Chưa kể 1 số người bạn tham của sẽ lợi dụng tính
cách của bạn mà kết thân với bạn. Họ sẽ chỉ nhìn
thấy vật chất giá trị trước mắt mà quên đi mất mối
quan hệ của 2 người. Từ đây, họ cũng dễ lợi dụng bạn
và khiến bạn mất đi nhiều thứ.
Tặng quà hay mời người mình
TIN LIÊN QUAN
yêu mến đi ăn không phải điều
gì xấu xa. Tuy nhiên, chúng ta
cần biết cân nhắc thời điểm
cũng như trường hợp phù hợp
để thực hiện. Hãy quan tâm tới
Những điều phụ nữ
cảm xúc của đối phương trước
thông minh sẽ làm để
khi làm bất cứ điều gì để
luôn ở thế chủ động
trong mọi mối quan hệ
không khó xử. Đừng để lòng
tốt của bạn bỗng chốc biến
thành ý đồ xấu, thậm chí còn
====================
THE TASK:
Set down exactly what runs from the line containing "yêu mến đi ăn không phải điều" through the last line above, both lines included.

EXERCISE SOLUTION:
yêu mến đi ăn không phải điều
gì xấu xa. Tuy nhiên, chúng ta
cần biết cân nhắc thời điểm
cũng như trường hợp phù hợp
để thực hiện. Hãy quan tâm tới
Những điều phụ nữ
cảm xúc của đối phương trước
thông minh sẽ làm để
khi làm bất cứ điều gì để
luôn ở thế chủ động
trong mọi mối quan hệ
không khó xử. Đừng để lòng
tốt của bạn bỗng chốc biến
thành ý đồ xấu, thậm chí còn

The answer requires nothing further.